From: Alan Mackenzie
Subject: Re: build broken: no defun org-float-time. Who's guilty, and what does he propose?
Date: Mon, 7 Sep 2009 13:35:56 +0000
User-agent: Mutt/1.5.9i

Hi, Miles,

On Mon, Sep 07, 2009 at 07:05:32PM +0900, Miles Bader wrote:
> Alan Mackenzie <address@hidden> writes:
> > This is a serious process bug we have, we've had for years, and we
> > MUST fix.  If it's not fixed soon, I'm just going to give up on Emacs
> > maintenance and bid the project goodbye.  The pain level is too high.

> I agree that this sort of thing can be annoying, but the procedure for
> dealing with such things is well known and not particular onerous:
> "make bootstrap" (could be a bit onerous if you've got a very slow
> machine though)

Maybe I'm not as much of a real man as you are.

I find the process onerous indeed.  The build fails, you've got to read
error messages, possibly grep the source code for a missing symbol, have
a quick check of ChangeLog (MOST of us put details of changes there), ...

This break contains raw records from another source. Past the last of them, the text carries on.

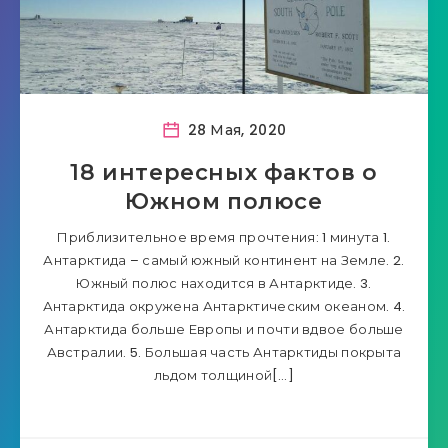
28 Мая, 2020
18 интересных фактов о
Южном полюсе
Приблизительное время прочтения: 1 минута 1.
Антарктида – самый южный континент на Земле. 2.
Южный полюс находится в Антарктиде. 3.
Антарктида окружена Антарктическим океаном. 4.
Антарктида больше Европы и почти вдвое больше
Австралии. 5. Большая часть Антарктиды покрыта
льдом толщиной[…]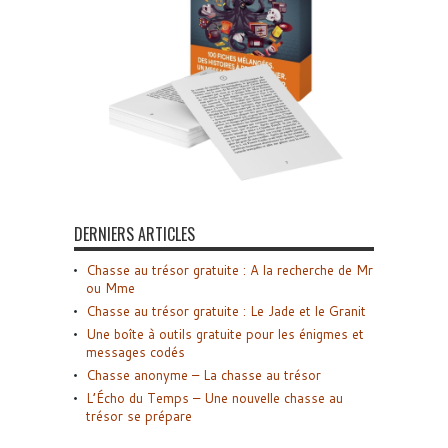
DERNIERS ARTICLES
Chasse au trésor gratuite : A la recherche de Mr
ou Mme
Chasse au trésor gratuite : Le Jade et le Granit
Une boîte à outils gratuite pour les énigmes et
messages codés
Chasse anonyme – La chasse au trésor
L’Écho du Temps – Une nouvelle chasse au
trésor se prépare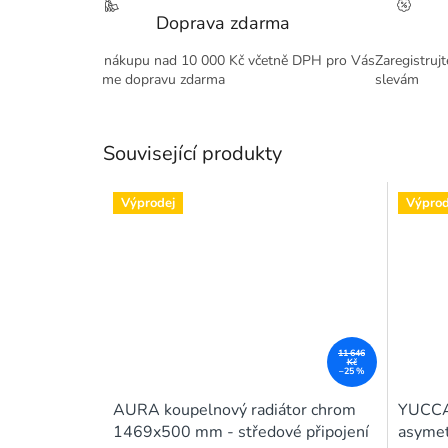
Doprava zdarma
Při nákupu nad 10 000 Kč včetně DPH pro Vás
Zaregistruj
máme dopravu zdarma
slevám
Související produkty
Výprodej
Výprod
11 646
Kč
–25 %
AURA koupelnový radiátor chrom
YUCCA 
1469x500 mm - středové připojení
asymet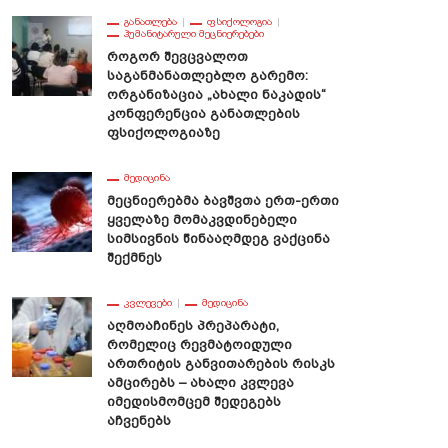
ᲒᲐᲜᲐᲗᲚᲔᲑᲐ
ᲤᲡᲘᲥᲝᲚᲝᲒᲘᲐ
ᲰᲣᲛᲐᲜᲘᲢᲐᲠᲣᲚᲘ ᲛᲔᲪᲜᲘᲔᲠᲔᲑᲔᲑᲘ
Როგორ Შევცვალოთ
Საგანმანათლებლო Გარემო:
Ორგანიზაცია „ახალი Ნაკადის“
Კონფერენცია Განათლების
Ფსიქოლოგიაზე
ᲛᲔᲓᲘᲪᲘᲜᲐ
Მეცნიერებმა Ბავშვთა Ერთ-Ერთი
Ყველაზე Მომაკვდინებელი
Სიმსივნის Წინააღმდეგ Ვაქცინა
Შექმნეს
ᲙᲕᲚᲔᲕᲔᲑᲘ
ᲛᲔᲓᲘᲪᲘᲜᲐ
Აღმოაჩინეს Პრეპარატი,
Რომელიც Რევმატოიდული
Ართრიტის Განვითარების Რისკს
Ამცირებს – Ახალი Კვლევა
Იმედისმომცემ Შედეგებს
Აჩვენებს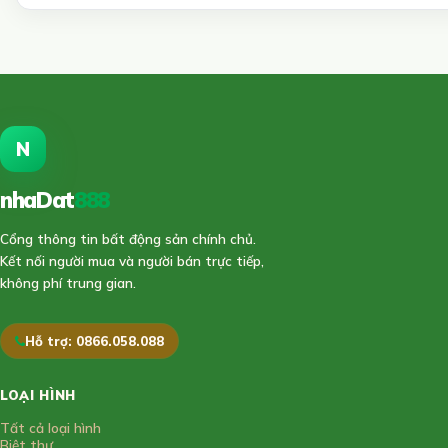
N
nhaDat
888
Cổng thông tin bất động sản chính chủ.
Kết nối người mua và người bán trực tiếp,
không phí trung gian.
Hỗ trợ: 0866.058.088
LOẠI HÌNH
Tất cả loại hình
Biệt thự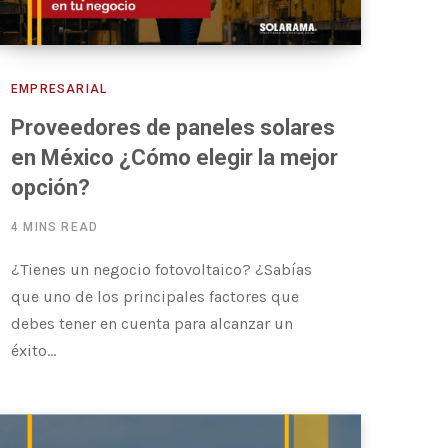
EMPRESARIAL
Proveedores de paneles solares
en México ¿Cómo elegir la mejor
opción?
4 MINS READ
¿Tienes un negocio fotovoltaico? ¿Sabías
que uno de los principales factores que
debes tener en cuenta para alcanzar un
éxito…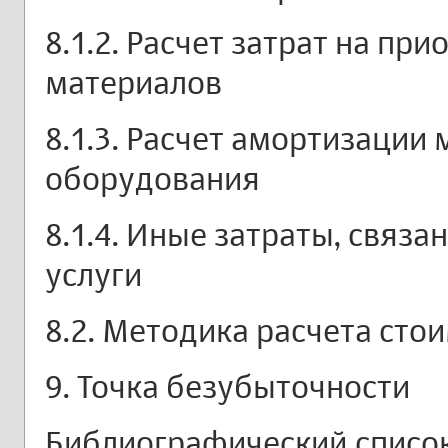
8.1.2. Расчет затрат на пр
материалов
8.1.3. Расчет амортизации
оборудования
8.1.4. Иные затраты, связ
услуги
8.2. Методика расчета сто
9. Точка безубыточности
Библиографический списо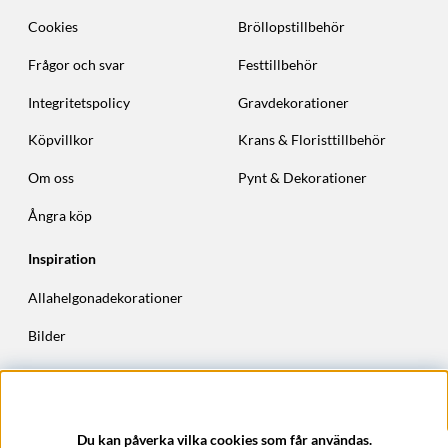
Cookies
Bröllopstillbehör
Frågor och svar
Festtillbehör
Integritetspolicy
Gravdekorationer
Köpvillkor
Krans & Floristtillbehör
Om oss
Pynt & Dekorationer
Ångra köp
Inspiration
Allahelgonadekorationer
Bilder
Höstkransar
Julkransar
Du kan påverka vilka cookies som får användas.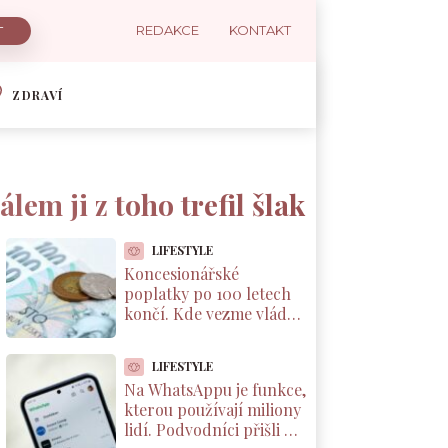
REDAKCE
KONTAKT
ZDRAVÍ
álem ji z toho trefil šlak
LIFESTYLE
Koncesionářské
poplatky po 100 letech
končí. Kde vezme vláda
8 miliard, neřekla ani
Schillerová
LIFESTYLE
Na WhatsAppu je funkce,
kterou používají miliony
lidí. Podvodníci přišli na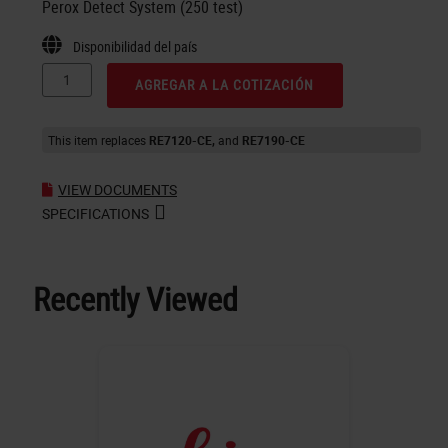
Perox Detect System (250 test)
Disponibilidad del país
AGREGAR A LA COTIZACIÓN
This item replaces
RE7120-CE
RE7190-CE
VIEW DOCUMENTS
SPECIFICATIONS
Recently Viewed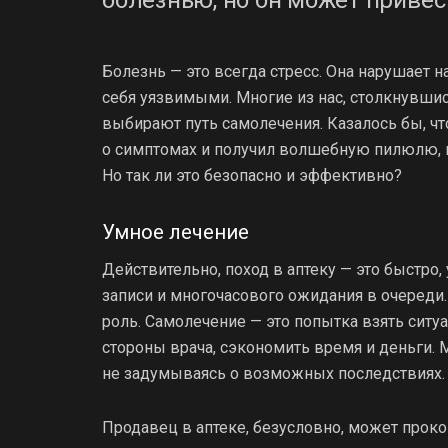
Болезнь — это всегда стресс. Она нарушает 
себя уязвимыми. Многие из нас, столкнувши
выбирают путь самолечения. Казалось бы, чт
о симптомах и получил волшебную пилюлю, к
Но так ли это безопасно и эффективно?
Умное лечение
Действительно, поход в аптеку — это быстро,
записи и многочасового ожидания в очереди
роль. Самолечение — это попытка взять ситу
стороны врача, сэкономить время и деньги.
не задумываясь о возможных последствиях.
Продавец в аптеке, безусловно, может прок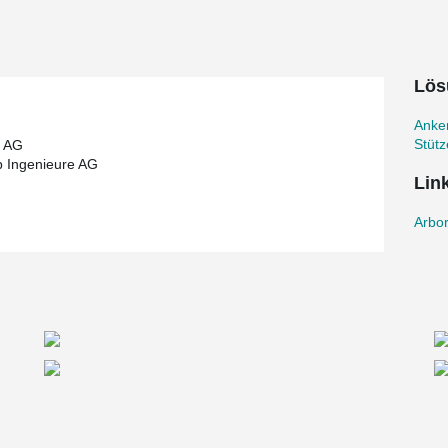
treichen, war es praktisch unmöglich, sie vor
 schnell, dass eine der grössten
ent liegt, weil hier besonders hohe Biege-,
Lös
g schon positive Erfahrungen mit Peikko
eurbüro Tschopp die Peikko
Anke
Stüt
r AG
rbolzen am Fundament befestigt werden könnten.
 Ingenieure AG
ngen individuell an die besonderen
Lin
aben eine schnelle Bemessung mit dem Peikko
nen für das Angebot zu erhalten”, erläutert
Arbor
und gefertigten Einbau­schablonen präzise
nt ein­-
ht, während viele eine Neigung von bis zu 7
n wie zum Beispiel während der Montagephase,
habrun hinzu. “Schraubverbindungen sind die
r einzelnen Stütze dauerte weniger als eine halbe
itarbeiter am Boden.”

And yes, make bootstrap takes a long time, where a long time is perhaps
20 minutes or half an hour.  Very slow PCs haven't been sold since the
1990s, so there probably aren't too many of them being used by Emacsers.

The point is, make should work.  Not best out of ten, not all but a "few
times a year", but always, modulo the occasional real screwup.

> Moreover, it happens very rarely -- I'd guess only a few times a year,

No, it happens frequently -- I'd guess several times a year.

> and far less often than the more usual sort of problem where somebody
> just committed a bogus change that simply doesn't compile (though that
> kind of problem is fairly rare too).

Er, excuse me, but that comes into the category of build failure too.
There's no justice in committing build-breaking changes, it's anything
but just.  It's a window in the donkey for everybody.  That our process
allows it is a bug.  We earnestly discussed fixes about a year ago.

> I don't know how you get "the pain level is too high" out of that...

Because I've been sensitised to it by the repeated instances of it over
the last few years.  It happened to me this morning, only the second or
third time I've cvs updated since the release of 23.1.  Because it
completely throws my train of thought, destroying my morning's work.

Above all, because it forces me to do dumb, brainless, moronic stuff
which a computer program, for example a build script, could do far
faster, painlessly, with less effort than me.

Having forced myself to look at it, it's fairly obvious.  The build
process is loading the wrong file in response to (require 'org-exp).
It's loading an out of date file, because our makefiles are broken.
That's not news to anybody.  And make bootstrap is a ridiculous
overreaction to one out of date file.elc.

Maybe the solution is, somehow, to load the more up to date of foo.el and
foo.elc during the build process.  In fact, the build process even admits
it knows that "source file foo.el newrt than byte-compiled file".
There's probably a terribly good reason why it doesn't fix the problem
rather than just reporting it.

> -Miles

-- 
Alan Mackenzie (Nuremberg, Germany).